### TASK BRIEF
With no images included, output each entry below exactly as it appears.

### Data records
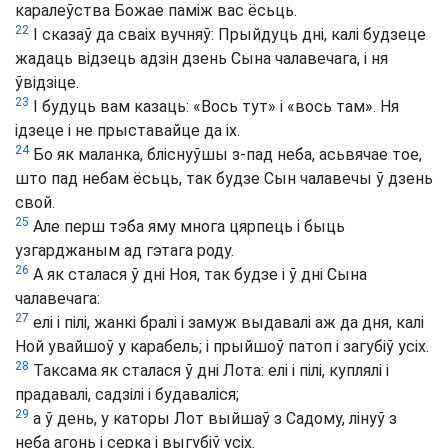
каралеўства Божае паміж вас ёсьць.
22
І сказаў да сваіх вучняў: Прыйдуць дні, калі будзеце
жадаць відзець адзін дзень Сына чалавечага, і ня
ўвідзіце.
23
І будуць вам казаць: «Вось тут» і «вось там». Ня
ідзеце і не прыставайце да іх.
24
Бо як маланка, бліснуўшы з-пад неба, асьвячае тое,
што пад небам ёсьць, так будзе Сын чалавечы ў дзень
свой.
25
Але перш тэба яму многа цярпець і быць
узгарджаным ад гэтага роду.
26
А як сталася ў дні Ноя, так будзе і ў дні Сына
чалавечага:
27
елі і пілі, жанкі бралі і замуж выдавалі аж да дня, калі
Ной увайшоў у карабель; і прыйшоў патоп і загубіў усіх.
28
Таксама як сталася ў дні Лота: елі і пілі, куплялі і
прадавалі, садзілі і будаваліся;
29
а ў день, у каторы Лот выйшаў з Садому, лінуў з
неба агонь і серка і выгубіў усіх.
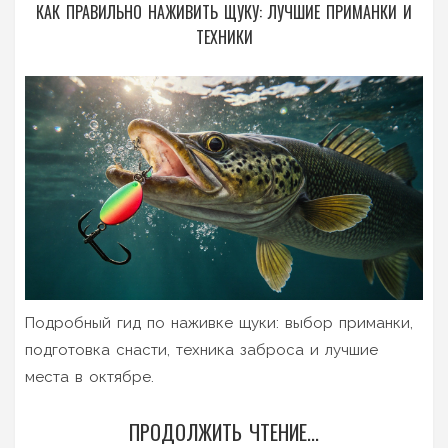
КАК ПРАВИЛЬНО НАЖИВИТЬ ЩУКУ: ЛУЧШИЕ ПРИМАНКИ И
ТЕХНИКИ
Подробный гид по наживке щуки: выбор приманки,
подготовка снасти, техника заброса и лучшие
места в октябре.
ПРОДОЛЖИТЬ ЧТЕНИЕ...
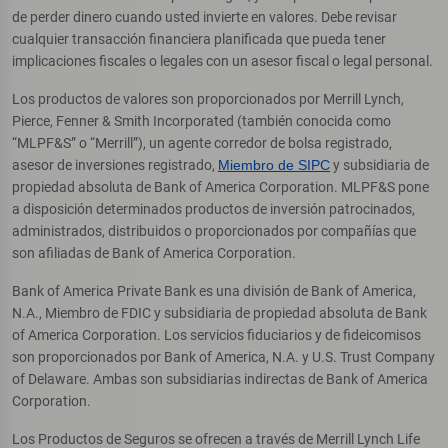
de perder dinero cuando usted invierte en valores. Debe revisar
cualquier transacción financiera planificada que pueda tener
implicaciones fiscales o legales con un asesor fiscal o legal personal.
Los productos de valores son proporcionados por Merrill Lynch,
Pierce, Fenner & Smith Incorporated (también conocida como
“MLPF&S” o “Merrill”), un agente corredor de bolsa registrado,
asesor de inversiones registrado,
Miembro de SIPC
y subsidiaria de
propiedad absoluta de Bank of America Corporation. MLPF&S pone
a disposición determinados productos de inversión patrocinados,
administrados, distribuidos o proporcionados por compañías que
son afiliadas de Bank of America Corporation.
Bank of America Private Bank es una división de Bank of America,
N.A., Miembro de FDIC y subsidiaria de propiedad absoluta de Bank
of America Corporation. Los servicios fiduciarios y de fideicomisos
son proporcionados por Bank of America, N.A. y U.S. Trust Company
of Delaware. Ambas son subsidiarias indirectas de Bank of America
Corporation.
Los Productos de Seguros se ofrecen a través de Merrill Lynch Life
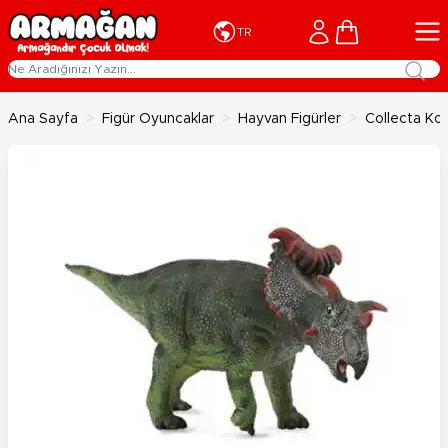
İçeriğe geç
Cart
TR
Ana Sayfa
>
Figür Oyuncaklar
>
Hayvan Figürler
>
Collecta K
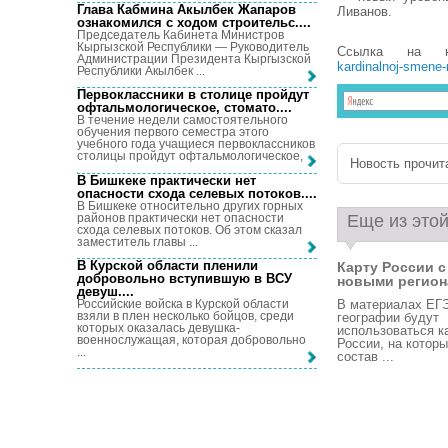
Глава Кабмина Акылбек Жапаров
Ливанов.
ознакомился с ходом строительс...
.
Председатель Кабинета Министров
Кыргызской Республики — Руководитель
Ссылка на 
Администрации Президента Кыргызской
kardinalnoj-smene-r
Республики Акылбек ...
Первоклассники в столице пройдут
офтальмологическое, стомато...
.
В течение недели самостоятельного
обучения первого семестра этого
учебного года учащиеся первоклассников
столицы пройдут офтальмологическое, ...
Новость прочита
В Бишкеке практически нет
опасности схода селевых потоков...
.
В Бишкеке относительно других горных
районов практически нет опасности
Еще из этой
схода селевых потоков. Об этом сказал
заместитель главы ...
В Курской области пленили
Карту России с
добровольно вступившую в ВСУ
новыми региона
девуш...
.
Российские войска в Курской области
В материалах ЕГ
взяли в плен несколько бойцов, среди
географии будут
которых оказалась девушка-
использоваться к
военнослужащая, которая добровольно
России, на которы
...
состав ...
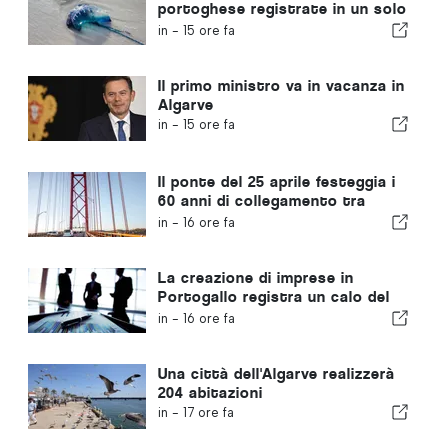
portoghese registrate in un solo
giorno
in -
15 ore fa
Il primo ministro va in vacanza in
Algarve
in -
15 ore fa
Il ponte del 25 aprile festeggia i
60 anni di collegamento tra
Lisbona e Almada
in -
16 ore fa
La creazione di imprese in
Portogallo registra un calo del
4,2%
in -
16 ore fa
Una città dell'Algarve realizzerà
204 abitazioni
in -
17 ore fa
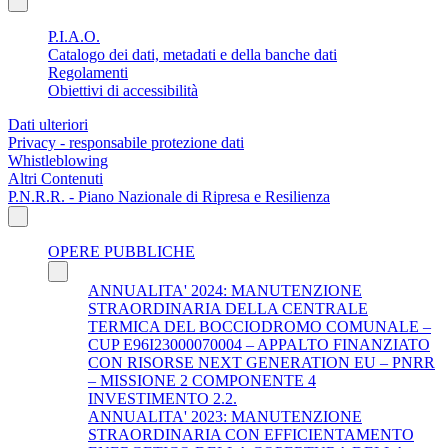
P.I.A.O.
Catalogo dei dati, metadati e della banche dati
Regolamenti
Obiettivi di accessibilità
Dati ulteriori
Privacy - responsabile protezione dati
Whistleblowing
Altri Contenuti
P.N.R.R. - Piano Nazionale di Ripresa e Resilienza
OPERE PUBBLICHE
ANNUALITA' 2024: MANUTENZIONE
STRAORDINARIA DELLA CENTRALE
TERMICA DEL BOCCIODROMO COMUNALE –
CUP E96I23000070004 – APPALTO FINANZIATO
CON RISORSE NEXT GENERATION EU – PNRR
– MISSIONE 2 COMPONENTE 4
INVESTIMENTO 2.2.
ANNUALITA' 2023: MANUTENZIONE
STRAORDINARIA CON EFFICIENTAMENTO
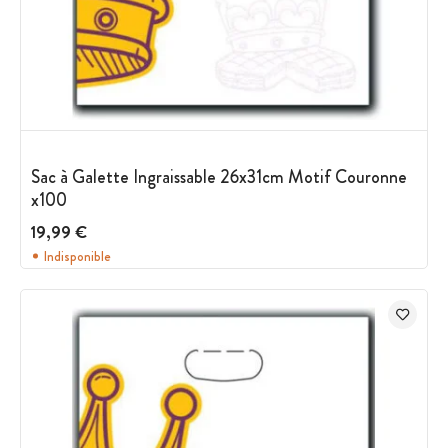
Sac à Galette Ingraissable 26x31cm Motif Couronne
x100
19,99 €
Indisponible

### TASK OUTPUT
каралеўства Божае паміж вас ёсьць.
22
І сказаў да сваіх вучняў: Прыйдуць дні, калі будзеце
жадаць відзець адзін дзень Сына чалавечага, і ня
ўвідзіце.
23
І будуць вам казаць: «Вось тут» і «вось там». Ня
ідзеце і не прыставайце да іх.
24
Бо як маланка, бліснуўшы з-пад неба, асьвячае тое,
што пад небам ёсьць, так будзе Сын чалавечы ў дзень
свой.
25
Але перш тэба яму многа цярпець і быць
узгарджаным ад гэтага роду.
26
А як сталася ў дні Ноя, так будзе і ў дні Сына
чалавечага:
27
елі і пілі, жанкі бралі і замуж выдавалі аж да дня, калі
Ной увайшоў у карабель; і прыйшоў патоп і загубіў усіх.
28
Таксама як сталася ў дні Лота: елі і пілі, куплялі і
прадавалі, садзілі і будаваліся;
29
а ў день, у каторы Лот выйшаў з Садому, лінуў з
неба агонь і серка і выгубіў усіх.
КАК ПРАВИЛЬНО НАЖИВИТЬ ЩУКУ: ЛУЧШИЕ ПРИМАНКИ И
ТЕХНИКИ
Подробный гид по наживке щуки: выбор приманки,
подготовка снасти, техника заброса и лучшие
места в октябре.
ПРОДОЛЖИТЬ ЧТЕНИЕ...
de perder dinero cuando usted invierte en valores. Debe revisar
cualquier transacción financiera planificada que pueda tener
implicaciones fiscales o legales con un asesor fiscal o legal personal.
Los productos de valores son proporcionados por Merrill Lynch,
Pierce, Fenner & Smith Incorporated (también conocida como
“MLPF&S” o “Merrill”), un agente corredor de bolsa registrado,
asesor de inversiones registrado,
Miembro de SIPC
y subsidiaria de
propiedad absoluta de Bank of America Corporation. MLPF&S pone
a disposición determinados productos de inversión patrocinados,
administrados, distribuidos o proporcionados por compañías que
son afiliadas de Bank of America Corporation.
Bank of America Private Bank es una división de Bank of America,
N.A., Miembro de FDIC y subsidiaria de propiedad absoluta de Bank
of America Corporation. Los servicios fiduciarios y de fideicomisos
son proporcionados por Bank of America, N.A. y U.S. Trust Company
of Delaware. Ambas son subsidiarias indirectas de Bank of America
Corporation.
Los Productos de Seguros se ofrecen a través de Merrill Lynch Life
İçeriğe geç
Cart
TR
Ana Sayfa
>
Figür Oyuncaklar
>
Hayvan Figürler
>
Collecta K
Глава Кабмина Акылбек Жапаров
Ливанов.
ознакомился с ходом строительс...
.
Председатель Кабинета Министров
Кыргызской Республики — Руководитель
Ссылка на 
Администрации Президента Кыргызской
kardinalnoj-smene-r
Республики Акылбек ...
Первоклассники в столице пройдут
офтальмологическое, стомато...
.
В течение недели самостоятельного
обучения первого семестра этого
учебного года учащиеся первоклассников
столицы пройдут офтальмологическое, ...
Новость прочита
В Бишкеке практически нет
опасности схода селевых потоков...
.
В Бишкеке относительно других горных
районов практически нет опасности
Еще из этой
схода селевых потоков. Об этом сказал
заместитель главы ...
В Курской области пленили
Карту России с
добровольно вступившую в ВСУ
новыми региона
девуш...
.
Российские войска в Курской области
В материалах ЕГ
взяли в плен несколько бойцов, среди
географии будут
которых оказалась девушка-
использоваться к
военнослужащая, которая добровольно
России, на которы
...
состав ...
portoghese registrate in un solo
giorno
in -
15 ore fa
Il primo ministro va in vacanza in
Algarve
in -
15 ore fa
Il ponte del 25 aprile festeggia i
60 anni di collegamento tra
Lisbona e Almada
in -
16 ore fa
La creazione di imprese in
Portogallo registra un calo del
4,2%
in -
16 ore fa
Una città dell'Algarve realizzerà
204 abitazioni
in -
17 ore fa
P.I.A.O.
Catalogo dei dati, metadati e della banche dati
Regolamenti
Obiettivi di accessibilità
Dati ulteriori
Privacy - responsabile protezione dati
Whistleblowing
Altri Contenuti
P.N.R.R. - Piano Nazionale di Ripresa e Resilienza
OPERE PUBBLICHE
ANNUALITA' 2024: MANUTENZIONE
STRAORDINARIA DELLA CENTRALE
TERMICA DEL BOCCIODROMO COMUNALE –
CUP E96I23000070004 – APPALTO FINANZIATO
CON RISORSE NEXT GENERATION EU – PNRR
– MISSIONE 2 COMPONENTE 4
INVESTIMENTO 2.2.
ANNUALITA' 2023: MANUTENZIONE
STRAORDINARIA CON EFFICIENTAMENTO
Sac à Galette Ingraissable 26x31cm Motif Couronne
x100
19,99 €
Indisponible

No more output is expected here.